» **Written task**:
Can you copy every line of the listing below exactly as it appears, leaving nothing out?

(Stored data entries)
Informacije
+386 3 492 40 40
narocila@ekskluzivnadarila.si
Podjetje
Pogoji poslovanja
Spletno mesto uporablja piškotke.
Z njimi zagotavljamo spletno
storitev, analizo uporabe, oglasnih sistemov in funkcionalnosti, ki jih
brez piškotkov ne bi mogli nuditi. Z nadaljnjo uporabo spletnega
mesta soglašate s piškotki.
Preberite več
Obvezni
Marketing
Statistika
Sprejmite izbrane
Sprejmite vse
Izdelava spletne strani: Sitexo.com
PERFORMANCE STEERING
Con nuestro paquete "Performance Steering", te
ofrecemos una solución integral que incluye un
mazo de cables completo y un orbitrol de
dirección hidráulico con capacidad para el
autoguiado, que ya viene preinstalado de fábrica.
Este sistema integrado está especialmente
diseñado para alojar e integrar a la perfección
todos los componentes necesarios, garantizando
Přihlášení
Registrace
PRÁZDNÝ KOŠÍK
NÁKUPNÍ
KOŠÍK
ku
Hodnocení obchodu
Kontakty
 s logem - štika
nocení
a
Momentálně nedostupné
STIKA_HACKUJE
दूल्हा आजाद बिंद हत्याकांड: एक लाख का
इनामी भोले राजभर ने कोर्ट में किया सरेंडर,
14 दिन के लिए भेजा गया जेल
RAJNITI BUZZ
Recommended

» **Task output**:
Informacije
+386 3 492 40 40
narocila@ekskluzivnadarila.si
Podjetje
Pogoji poslovanja
Spletno mesto uporablja piškotke.
Z njimi zagotavljamo spletno
storitev, analizo uporabe, oglasnih sistemov in funkcionalnosti, ki jih
brez piškotkov ne bi mogli nuditi. Z nadaljnjo uporabo spletnega
mesta soglašate s piškotki.
Preberite več
Obvezni
Marketing
Statistika
Sprejmite izbrane
Sprejmite vse
Izdelava spletne strani: Sitexo.com
PERFORMANCE STEERING
Con nuestro paquete "Performance Steering", te
ofrecemos una solución integral que incluye un
mazo de cables completo y un orbitrol de
dirección hidráulico con capacidad para el
autoguiado, que ya viene preinstalado de fábrica.
Este sistema integrado está especialmente
diseñado para alojar e integrar a la perfección
todos los componentes necesarios, garantizando
Přihlášení
Registrace
PRÁZDNÝ KOŠÍK
NÁKUPNÍ
KOŠÍK
ku
Hodnocení obchodu
Kontakty
 s logem - štika
nocení
a
Momentálně nedostupné
STIKA_HACKUJE
दूल्हा आजाद बिंद हत्याकांड: एक लाख का
इनामी भोले राजभर ने कोर्ट में किया सरेंडर,
14 दिन के लिए भेजा गया जेल
RAJNITI BUZZ
Recommended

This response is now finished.